In the article on women in the workforce, transcribe the passage from "Marissa Mayer, Photo" up to and including "is $684 per week.".

■ PAGE EXCERPT:
+ + + +

Yahoo CEO Marissa Mayer's recent decree abolishing telecommuting is a gigantic step backward at an important time for women. International Working Women's Day is March 8. While there is much to celebrate when it comes to women's achievements in the work place, there is still a lot of work to be done.
Marissa Mayer, Photo Credit: JD Lasica/Socialmedia.biz
First a few statistics:
• Women still earn only 82 percent of what men earn on average.
• There are 74.3 million women in the U.S. workforce, and their average wage and salary is $684 per week.
• Over the past four decades, women's share of the workforce has risen from 37 percent to 48 percent.
• Women own 8 million businesses in the U.S., accounting for $1.2 trillion GDP.
• The productivity gains that can attributed to women's increased participation in the labor force amount to $3.5 trillion in GDP
• A 2011 Harvard Business Review study of 7,280 leaders found that women outperform men in 12 out of 16 core leadership competencies
• Only 21 Fortune 500 CEOS are women
• Of the 44.5 million women working full time in wage and salary jobs, a little more than 1/3 were mothers of children under age 18.

+ + + +

(Data for relative pose estimation)
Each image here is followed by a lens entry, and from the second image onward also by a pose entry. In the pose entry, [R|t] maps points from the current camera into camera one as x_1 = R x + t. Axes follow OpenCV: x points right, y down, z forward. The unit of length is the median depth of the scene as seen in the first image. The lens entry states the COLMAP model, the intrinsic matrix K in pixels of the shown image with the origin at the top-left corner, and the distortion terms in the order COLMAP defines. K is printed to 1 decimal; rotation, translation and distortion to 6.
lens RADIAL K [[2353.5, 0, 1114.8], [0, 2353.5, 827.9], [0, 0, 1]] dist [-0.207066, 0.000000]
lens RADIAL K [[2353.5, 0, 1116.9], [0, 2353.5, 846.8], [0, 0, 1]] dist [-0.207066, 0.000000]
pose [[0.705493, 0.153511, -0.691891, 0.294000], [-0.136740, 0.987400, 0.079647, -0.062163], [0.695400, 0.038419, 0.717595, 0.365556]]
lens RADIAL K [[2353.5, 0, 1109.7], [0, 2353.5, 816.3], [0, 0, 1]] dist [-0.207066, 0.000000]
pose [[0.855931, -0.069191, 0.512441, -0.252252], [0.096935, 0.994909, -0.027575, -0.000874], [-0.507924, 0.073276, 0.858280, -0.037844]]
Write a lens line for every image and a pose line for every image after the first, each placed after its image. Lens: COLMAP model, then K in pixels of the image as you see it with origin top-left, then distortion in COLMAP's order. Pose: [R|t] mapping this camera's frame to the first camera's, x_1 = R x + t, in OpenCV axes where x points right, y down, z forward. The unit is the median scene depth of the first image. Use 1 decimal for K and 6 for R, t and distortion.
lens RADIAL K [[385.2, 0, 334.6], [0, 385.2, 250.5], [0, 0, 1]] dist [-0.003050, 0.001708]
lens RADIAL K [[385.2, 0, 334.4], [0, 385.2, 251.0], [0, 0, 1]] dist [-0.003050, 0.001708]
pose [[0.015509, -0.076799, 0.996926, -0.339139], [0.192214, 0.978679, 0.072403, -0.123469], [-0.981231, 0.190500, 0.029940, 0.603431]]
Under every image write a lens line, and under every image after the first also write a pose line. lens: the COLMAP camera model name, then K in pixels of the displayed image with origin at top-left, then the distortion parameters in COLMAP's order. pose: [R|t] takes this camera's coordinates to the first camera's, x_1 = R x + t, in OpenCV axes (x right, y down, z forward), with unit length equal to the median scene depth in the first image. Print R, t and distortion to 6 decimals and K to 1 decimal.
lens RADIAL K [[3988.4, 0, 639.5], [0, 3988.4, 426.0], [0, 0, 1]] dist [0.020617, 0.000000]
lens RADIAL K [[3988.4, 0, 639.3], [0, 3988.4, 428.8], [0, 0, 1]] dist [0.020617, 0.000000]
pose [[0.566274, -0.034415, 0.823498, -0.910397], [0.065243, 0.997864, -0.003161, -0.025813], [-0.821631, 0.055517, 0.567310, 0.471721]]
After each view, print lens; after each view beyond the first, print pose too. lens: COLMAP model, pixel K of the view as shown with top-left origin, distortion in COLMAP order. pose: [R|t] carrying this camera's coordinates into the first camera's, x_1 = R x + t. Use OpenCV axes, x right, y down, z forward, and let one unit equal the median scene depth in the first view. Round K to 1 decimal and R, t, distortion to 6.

+ + + +

■ SOLUTION FOR THIS EXERCISE:
Marissa Mayer, Photo Credit: JD Lasica/Socialmedia.biz
First a few statistics:
• Women still earn only 82 percent of what men earn on average.
• There are 74.3 million women in the U.S. workforce, and their average wage and salary is $684 per week.